The old man stayed with the southerners while a new battle had begun and one night received enlightenment. What he wanted to preach to the people had become action here and now. He knew how to solve the problem.

Ekibastus took the staff and turned Doline into stone. The southerners gradually realised what had happened and acknowledged their folly. The old man travelled back to the northerners and there too, after a conversation where Ponor did not realise her mistakes, he turned her into stone.

It did not take long for the two tribes to realise that they were under the influence of magic and regain their sanity. Peace finally came after many decades and the two tribes wanted to make a big banquet for Ekibastus, right in the middle between the two territories, to thank him.

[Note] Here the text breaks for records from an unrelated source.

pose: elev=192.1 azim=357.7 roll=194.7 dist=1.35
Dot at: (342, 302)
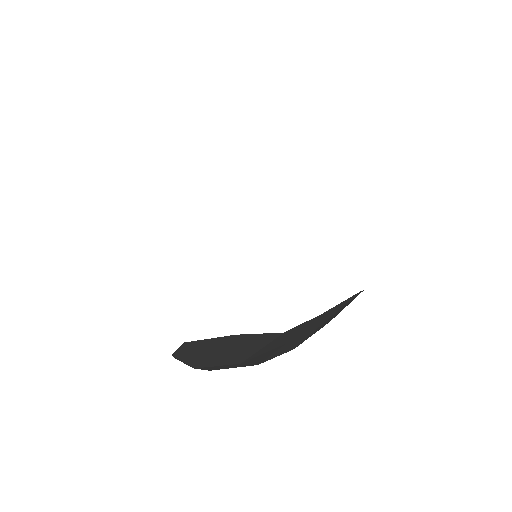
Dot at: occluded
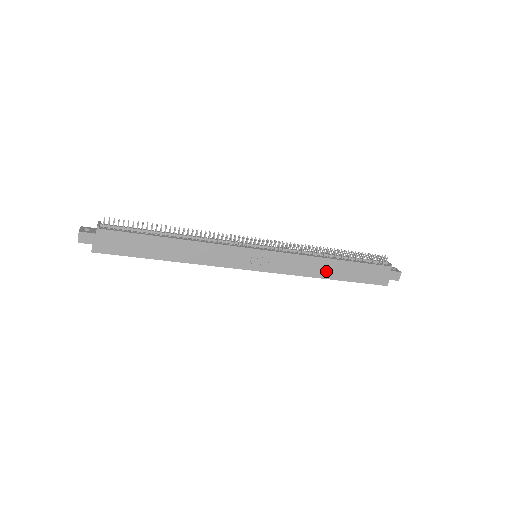
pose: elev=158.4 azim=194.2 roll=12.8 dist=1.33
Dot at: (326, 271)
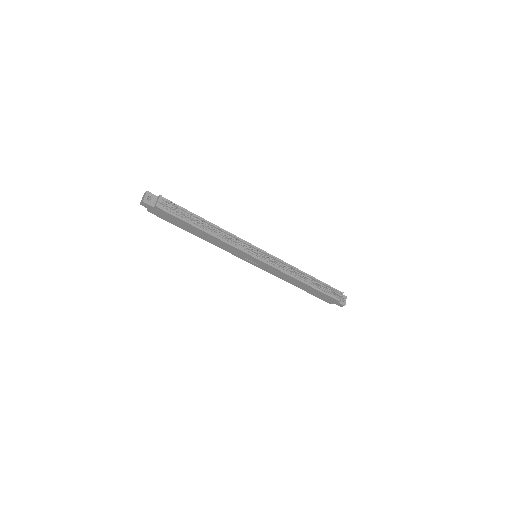
Dot at: (296, 284)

With that, Ekibastus brought down upon himself the wrath of the goddess. Not only had she been completely forgotten, but now they were paying homage to a mortal. During the feast, Myriad personally appeared from the top of the mountain and demanded that Ekibastus be handed over.

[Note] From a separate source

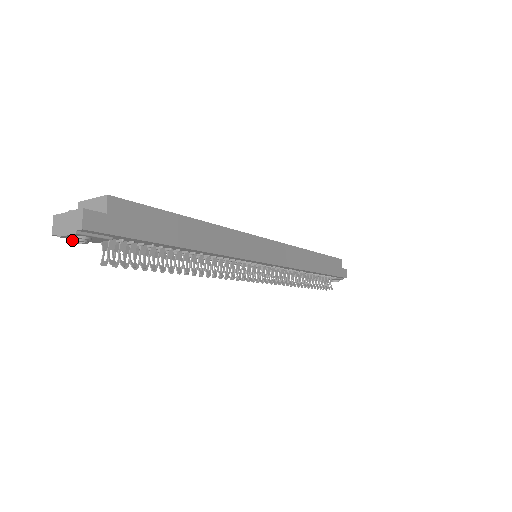
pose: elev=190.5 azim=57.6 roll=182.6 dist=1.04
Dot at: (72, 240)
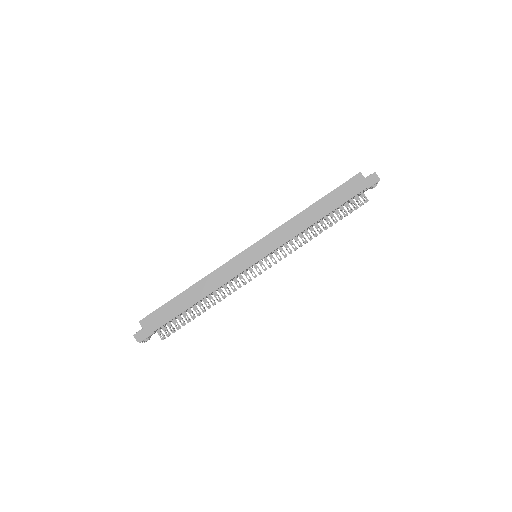
Dot at: (144, 342)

The two tribes were firmly against betraying their hero, but suddenly the old man voluntarily stood before the goddess. He explained to her what he wanted to explain to the daughters and what he had come to.

Man does not need a deity to determine their life. Each person is responsible for themself, what they do in their life span, not the gods. Myriad didnĀ“t want to hear any of it. In a thunderous rage, she took the stick from him. With a blow to Doline she wanted to free her from her bonds, but Myriad smashed her daughter and killed her with it.

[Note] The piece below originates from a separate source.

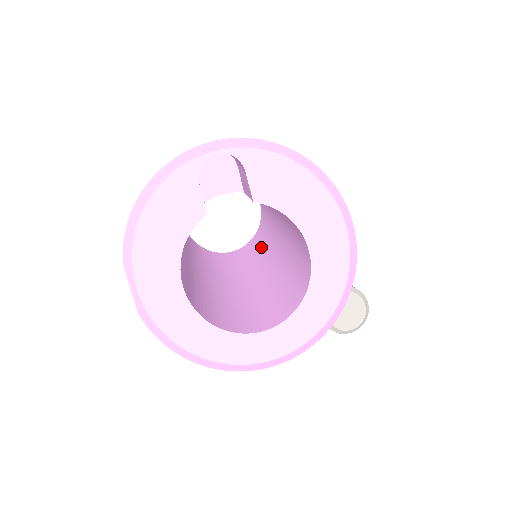
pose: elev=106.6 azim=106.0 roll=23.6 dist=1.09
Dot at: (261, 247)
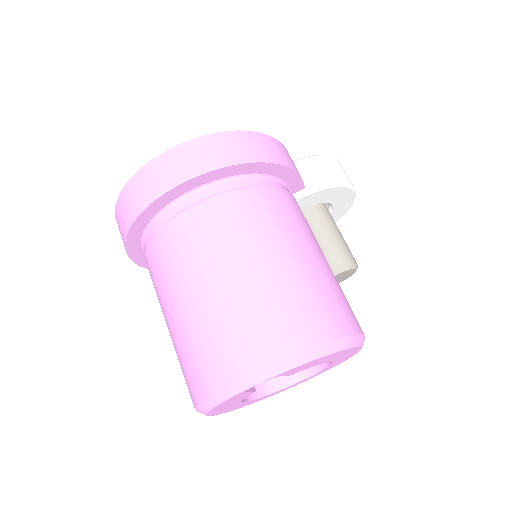
Dot at: occluded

The goddess, already red with rage, blamed Ekibastus and turned him to stone and smashed him.

The northerners and the southerners, standing in fear before the goddess, did not know what to do. She asked them to start everything as they had done many years ago, to sacrifice a child to her every full moon. When she returned to her mountain, the two tribes made a plan to kill the goddess.

Many people died while climbing the mountain and the few remaining fought a fierce battle with the goddess. In the end, the people prevailed through sheer willpower and freed themselves from the chains of oppression.

They saw neither Myriad nor her daughters as their deity, but Ekibastus, who had helped to unite the two tribes with his words. They collected the debris of his destroyed body and laid it in a grotto.

They threw the remains of the goddess into a deep shaft on a small plateau, a remnant of the plateau that had shattered into several pieces during Myriad's rampage, while they left Ponor standing in the freshwater lake and the rock needles in the saltwater lake, Doline's remains also lingering. They were to be remembered forever as a memorial.

This legend of Ekibastus is still told today among this united tribe, which, despite linguistic and cultural differences, celebrates a great festival every year in honour of Ekibastus, the liberator.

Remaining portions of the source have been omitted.